### [Work order]
Rewrite all the material below with every "entry" swapped for "line" and nothing else changed. Leave the pictures out.

### [Dataset content]

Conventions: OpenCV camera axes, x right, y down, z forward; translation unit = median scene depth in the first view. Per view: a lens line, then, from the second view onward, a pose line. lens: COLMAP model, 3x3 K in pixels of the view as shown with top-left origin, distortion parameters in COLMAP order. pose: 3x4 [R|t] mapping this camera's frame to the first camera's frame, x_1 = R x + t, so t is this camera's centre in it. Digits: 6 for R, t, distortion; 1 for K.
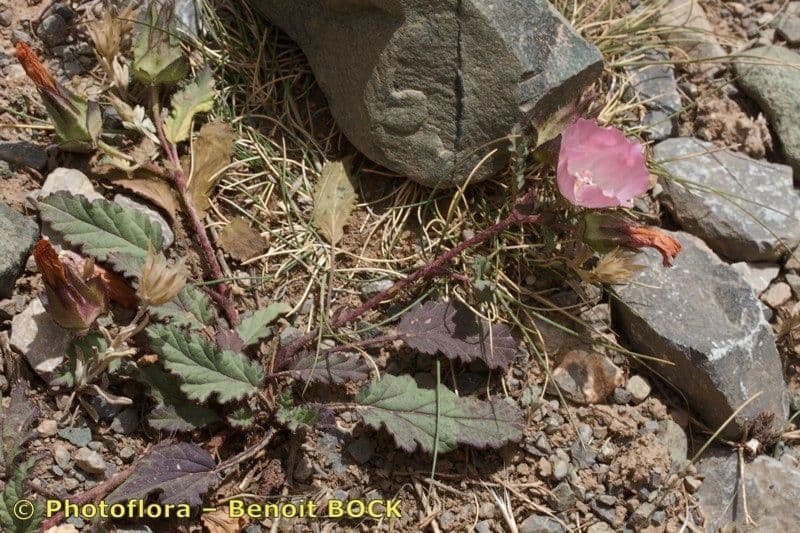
lens RADIAL K [[2437.7, 0, 400.0], [0, 2437.7, 266.5], [0, 0, 1]] dist [0.015291, -0.296232]
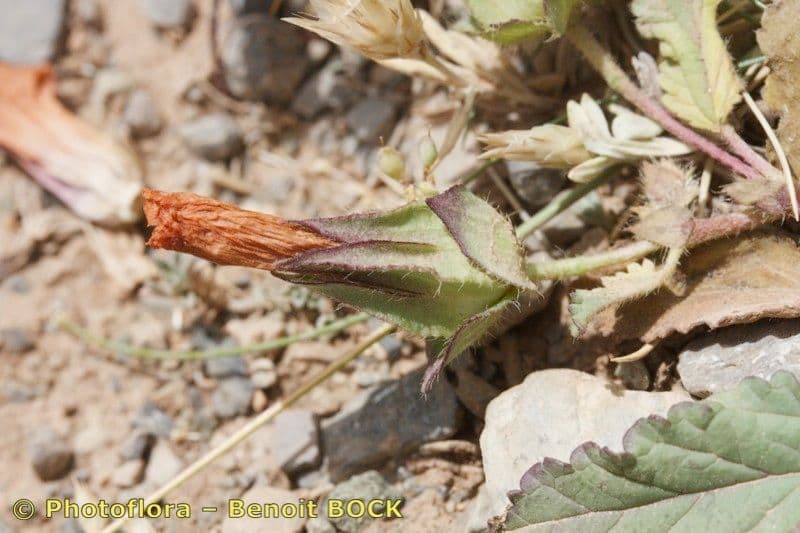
lens RADIAL K [[3221.4, 0, 400.0], [0, 3221.4, 266.5], [0, 0, 1]] dist [-0.121753, -1.432351]
pose [[0.755800, -0.592988, -0.277726, -0.016182], [0.610067, 0.791769, -0.030318, -0.048938], [0.237873, -0.146517, 0.960182, 0.570419]]
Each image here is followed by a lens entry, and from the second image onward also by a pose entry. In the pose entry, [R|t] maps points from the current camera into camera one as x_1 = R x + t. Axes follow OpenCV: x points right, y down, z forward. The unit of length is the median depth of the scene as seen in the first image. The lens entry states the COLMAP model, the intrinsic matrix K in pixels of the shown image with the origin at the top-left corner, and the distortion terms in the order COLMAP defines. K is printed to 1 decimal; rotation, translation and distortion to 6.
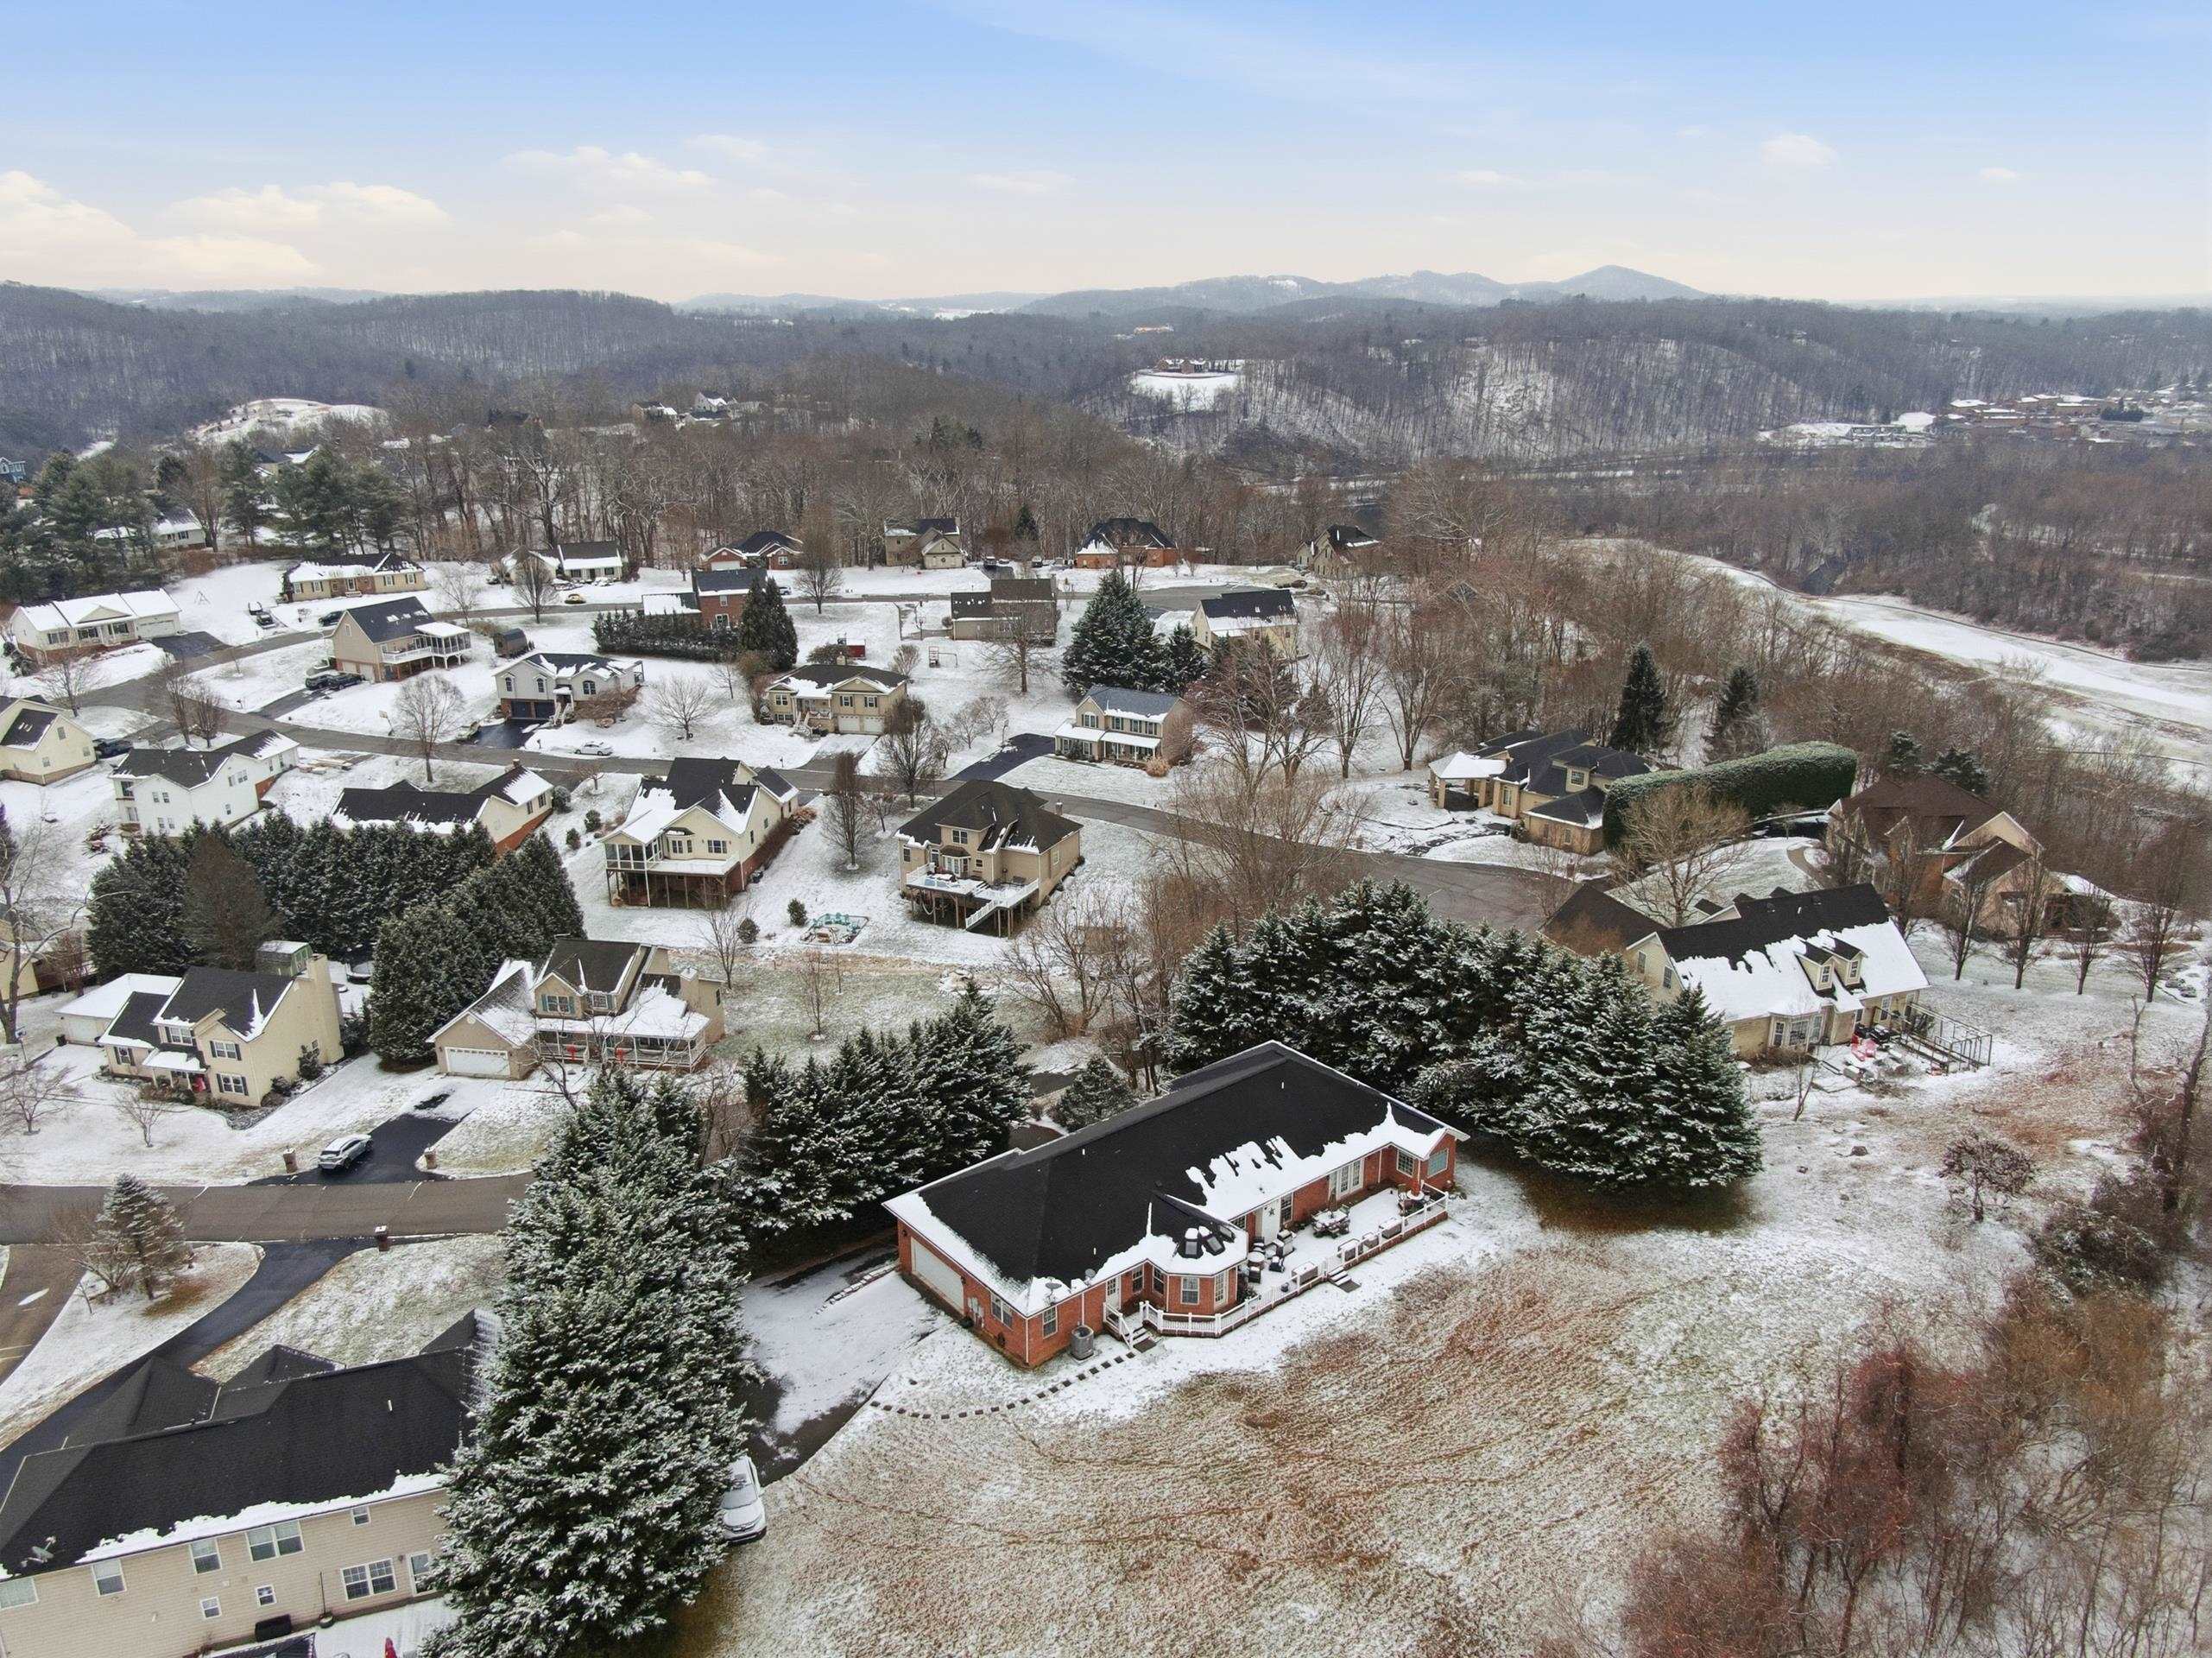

### [Written response]
Conventions: OpenCV camera axes, x right, y down, z forward; translation unit = median scene depth in the first view. Per view: a lens line, then, from the second view onward, a pose line. lens: COLMAP model, 3x3 K in pixels of the view as shown with top-left origin, distortion parameters in COLMAP order. pose: 3x4 [R|t] mapping this camera's frame to the first camera's frame, x_1 = R x + t, so t is this camera's centre in it. Digits: 6 for R, t, distortion; 1 for K.
lens RADIAL K [[2437.7, 0, 400.0], [0, 2437.7, 266.5], [0, 0, 1]] dist [0.015291, -0.296232]
lens RADIAL K [[3221.4, 0, 400.0], [0, 3221.4, 266.5], [0, 0, 1]] dist [-0.121753, -1.432351]
pose [[0.755800, -0.592988, -0.277726, -0.016182], [0.610067, 0.791769, -0.030318, -0.048938], [0.237873, -0.146517, 0.960182, 0.570419]]
Each image here is followed by a lens line, and from the second image onward also by a pose line. In the pose line, [R|t] maps points from the current camera into camera one as x_1 = R x + t. Axes follow OpenCV: x points right, y down, z forward. The unit of length is the median depth of the scene as seen in the first image. The lens line states the COLMAP model, the intrinsic matrix K in pixels of the shown image with the origin at the top-left corner, and the distortion terms in the order COLMAP defines. K is printed to 1 decimal; rotation, translation and distortion to 6.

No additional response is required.